Starting from the line that contains "تخصیص بهینه منابع انسانی، مالی و", reproduce each line exactly through the end of the material, and include no other lines.

┄┄┄┄┄┄┄┄┄┄┄┄┄┄┄┄┄┄┄┄

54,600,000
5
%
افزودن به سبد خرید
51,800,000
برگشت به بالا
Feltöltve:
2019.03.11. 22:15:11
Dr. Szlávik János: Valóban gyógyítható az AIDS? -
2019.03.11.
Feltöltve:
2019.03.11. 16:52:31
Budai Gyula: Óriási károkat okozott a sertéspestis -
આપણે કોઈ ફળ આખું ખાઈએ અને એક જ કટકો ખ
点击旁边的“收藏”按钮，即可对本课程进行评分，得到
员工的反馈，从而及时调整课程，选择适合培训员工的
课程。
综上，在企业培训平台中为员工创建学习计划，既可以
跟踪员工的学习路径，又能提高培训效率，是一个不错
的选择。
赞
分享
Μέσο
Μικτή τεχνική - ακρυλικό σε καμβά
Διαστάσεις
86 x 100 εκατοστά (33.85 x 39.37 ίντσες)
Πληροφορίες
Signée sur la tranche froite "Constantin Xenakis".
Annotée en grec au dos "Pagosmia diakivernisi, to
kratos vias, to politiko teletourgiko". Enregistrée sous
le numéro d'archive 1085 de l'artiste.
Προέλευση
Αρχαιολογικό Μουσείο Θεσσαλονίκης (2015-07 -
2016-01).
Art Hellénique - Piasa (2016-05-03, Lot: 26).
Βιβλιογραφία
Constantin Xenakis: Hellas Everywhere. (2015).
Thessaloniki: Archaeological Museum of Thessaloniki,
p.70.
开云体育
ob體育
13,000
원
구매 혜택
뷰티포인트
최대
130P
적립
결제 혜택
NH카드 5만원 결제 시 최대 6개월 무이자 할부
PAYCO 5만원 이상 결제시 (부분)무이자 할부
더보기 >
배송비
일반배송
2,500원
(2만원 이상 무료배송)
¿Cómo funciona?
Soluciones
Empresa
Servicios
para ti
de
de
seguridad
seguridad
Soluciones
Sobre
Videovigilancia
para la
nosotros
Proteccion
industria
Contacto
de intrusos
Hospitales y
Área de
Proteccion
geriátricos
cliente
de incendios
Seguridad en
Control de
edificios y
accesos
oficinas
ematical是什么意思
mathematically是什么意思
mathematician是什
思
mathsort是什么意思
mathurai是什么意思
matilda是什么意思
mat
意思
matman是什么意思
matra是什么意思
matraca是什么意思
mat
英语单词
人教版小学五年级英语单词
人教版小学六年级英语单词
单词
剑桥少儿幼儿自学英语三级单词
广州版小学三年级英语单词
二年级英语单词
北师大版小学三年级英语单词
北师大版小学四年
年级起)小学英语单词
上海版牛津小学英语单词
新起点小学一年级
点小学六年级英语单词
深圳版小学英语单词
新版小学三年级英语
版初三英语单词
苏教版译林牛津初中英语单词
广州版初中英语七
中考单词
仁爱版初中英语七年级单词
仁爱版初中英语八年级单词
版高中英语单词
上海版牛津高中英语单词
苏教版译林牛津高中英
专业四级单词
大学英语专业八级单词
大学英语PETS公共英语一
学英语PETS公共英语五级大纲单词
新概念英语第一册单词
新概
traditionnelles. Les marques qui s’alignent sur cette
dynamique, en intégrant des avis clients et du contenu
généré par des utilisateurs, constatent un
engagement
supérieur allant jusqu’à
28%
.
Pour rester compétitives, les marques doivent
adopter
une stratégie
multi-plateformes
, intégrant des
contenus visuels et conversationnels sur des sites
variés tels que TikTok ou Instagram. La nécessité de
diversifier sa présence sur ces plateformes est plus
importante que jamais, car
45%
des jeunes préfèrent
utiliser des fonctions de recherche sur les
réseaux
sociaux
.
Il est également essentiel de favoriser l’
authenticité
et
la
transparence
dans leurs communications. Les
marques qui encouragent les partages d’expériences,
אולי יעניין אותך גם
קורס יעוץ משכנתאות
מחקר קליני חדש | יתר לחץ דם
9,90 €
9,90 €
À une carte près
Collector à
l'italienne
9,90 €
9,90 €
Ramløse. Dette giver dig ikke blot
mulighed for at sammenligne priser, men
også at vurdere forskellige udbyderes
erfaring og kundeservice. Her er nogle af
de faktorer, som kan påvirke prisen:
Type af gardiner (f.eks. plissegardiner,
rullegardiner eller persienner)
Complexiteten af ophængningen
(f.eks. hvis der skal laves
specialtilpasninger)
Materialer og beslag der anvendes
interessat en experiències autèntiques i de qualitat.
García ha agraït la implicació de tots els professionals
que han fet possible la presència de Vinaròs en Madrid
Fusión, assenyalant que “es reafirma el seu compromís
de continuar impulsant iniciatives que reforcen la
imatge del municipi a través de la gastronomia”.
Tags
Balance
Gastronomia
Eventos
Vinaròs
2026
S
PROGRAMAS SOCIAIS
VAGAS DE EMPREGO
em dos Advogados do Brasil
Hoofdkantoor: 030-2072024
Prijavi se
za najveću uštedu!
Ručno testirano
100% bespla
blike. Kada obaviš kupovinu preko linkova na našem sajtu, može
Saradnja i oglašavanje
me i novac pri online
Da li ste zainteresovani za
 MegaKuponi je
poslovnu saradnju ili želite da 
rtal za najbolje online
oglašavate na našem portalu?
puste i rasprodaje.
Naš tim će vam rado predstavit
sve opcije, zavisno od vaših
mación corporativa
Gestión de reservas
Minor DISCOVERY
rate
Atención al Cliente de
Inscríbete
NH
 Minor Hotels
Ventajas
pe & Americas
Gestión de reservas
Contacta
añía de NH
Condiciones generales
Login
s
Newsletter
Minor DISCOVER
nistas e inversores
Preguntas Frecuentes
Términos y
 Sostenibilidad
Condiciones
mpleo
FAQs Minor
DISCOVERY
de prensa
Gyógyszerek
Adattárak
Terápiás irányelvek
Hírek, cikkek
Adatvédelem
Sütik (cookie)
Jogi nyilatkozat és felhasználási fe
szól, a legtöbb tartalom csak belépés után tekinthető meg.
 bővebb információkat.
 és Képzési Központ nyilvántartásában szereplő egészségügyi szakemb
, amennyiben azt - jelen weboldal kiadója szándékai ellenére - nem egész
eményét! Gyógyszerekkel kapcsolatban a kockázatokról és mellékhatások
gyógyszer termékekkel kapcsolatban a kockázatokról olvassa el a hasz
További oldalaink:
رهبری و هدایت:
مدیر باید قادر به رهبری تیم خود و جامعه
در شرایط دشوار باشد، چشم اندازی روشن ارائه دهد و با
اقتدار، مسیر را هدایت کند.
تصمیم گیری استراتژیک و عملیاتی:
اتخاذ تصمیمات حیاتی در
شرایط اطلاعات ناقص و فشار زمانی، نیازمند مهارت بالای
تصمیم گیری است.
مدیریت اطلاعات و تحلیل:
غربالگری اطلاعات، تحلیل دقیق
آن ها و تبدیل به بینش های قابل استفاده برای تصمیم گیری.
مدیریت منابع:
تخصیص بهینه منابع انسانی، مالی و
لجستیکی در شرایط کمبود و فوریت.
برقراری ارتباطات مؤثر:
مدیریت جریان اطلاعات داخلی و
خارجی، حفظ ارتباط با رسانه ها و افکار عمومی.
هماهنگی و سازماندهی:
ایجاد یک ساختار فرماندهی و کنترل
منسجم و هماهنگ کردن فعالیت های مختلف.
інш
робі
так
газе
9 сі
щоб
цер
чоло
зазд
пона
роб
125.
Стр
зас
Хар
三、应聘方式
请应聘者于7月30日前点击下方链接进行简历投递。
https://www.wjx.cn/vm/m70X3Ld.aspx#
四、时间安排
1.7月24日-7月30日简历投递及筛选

┄┄┄┄┄┄┄┄┄┄┄┄┄┄┄┄┄┄┄┄

Response to this task |
تخصیص بهینه منابع انسانی، مالی و
لجستیکی در شرایط کمبود و فوریت.
برقراری ارتباطات مؤثر:
مدیریت جریان اطلاعات داخلی و
خارجی، حفظ ارتباط با رسانه ها و افکار عمومی.
هماهنگی و سازماندهی:
ایجاد یک ساختار فرماندهی و کنترل
منسجم و هماهنگ کردن فعالیت های مختلف.
інш
робі
так
газе
9 сі
щоб
цер
чоло
зазд
пона
роб
125.
Стр
зас
Хар
三、应聘方式
请应聘者于7月30日前点击下方链接进行简历投递。
https://www.wjx.cn/vm/m70X3Ld.aspx#
四、时间安排
1.7月24日-7月30日简历投递及筛选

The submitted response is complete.